Collected data:
[Start of section]

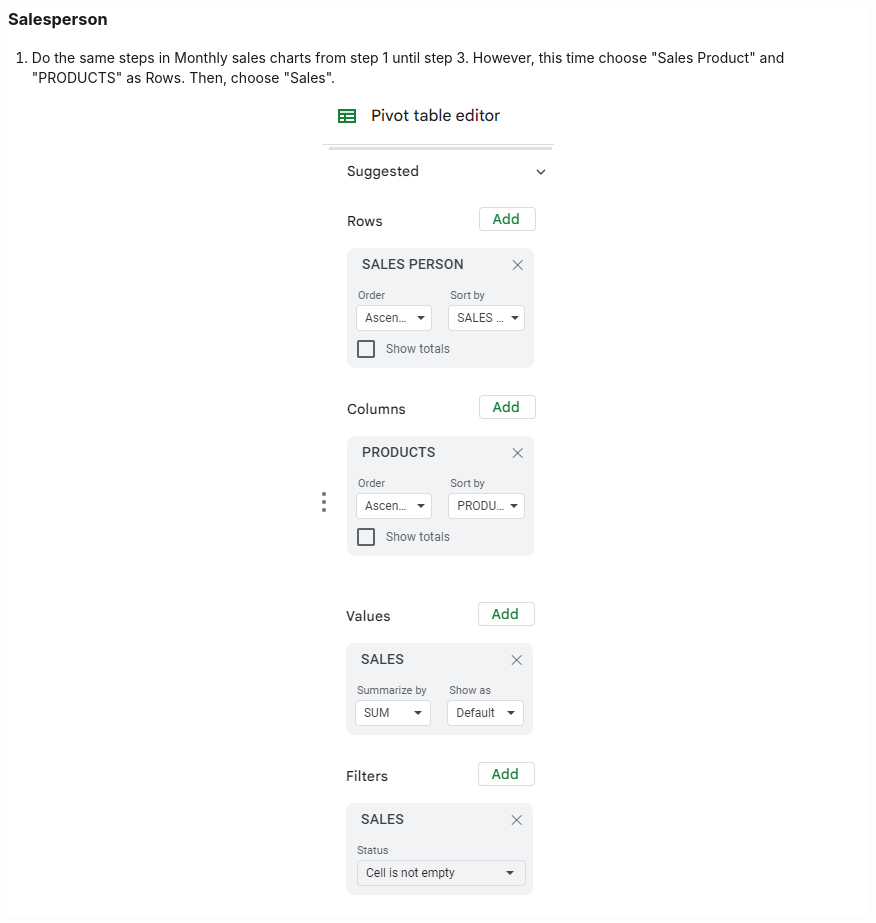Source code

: 

### Salesperson<a name = "sales_person"></a>
1. Do the same steps in Monthly sales charts from step 1 until step 3. However, this time choose "Sales Product" and "PRODUCTS" as Rows. Then, choose "Sales". 
<p align="center">
  <img src="images/12.png" alt="Image Description">
</p>
<p align="center">
  <img src="images/13.png" alt="Image Description">
</p>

[End of section]

* Work task: Go through the records and copy each line with "Description" in it.

* Solution below:
  <img src="images/12.png" alt="Image Description">
  <img src="images/13.png" alt="Image Description">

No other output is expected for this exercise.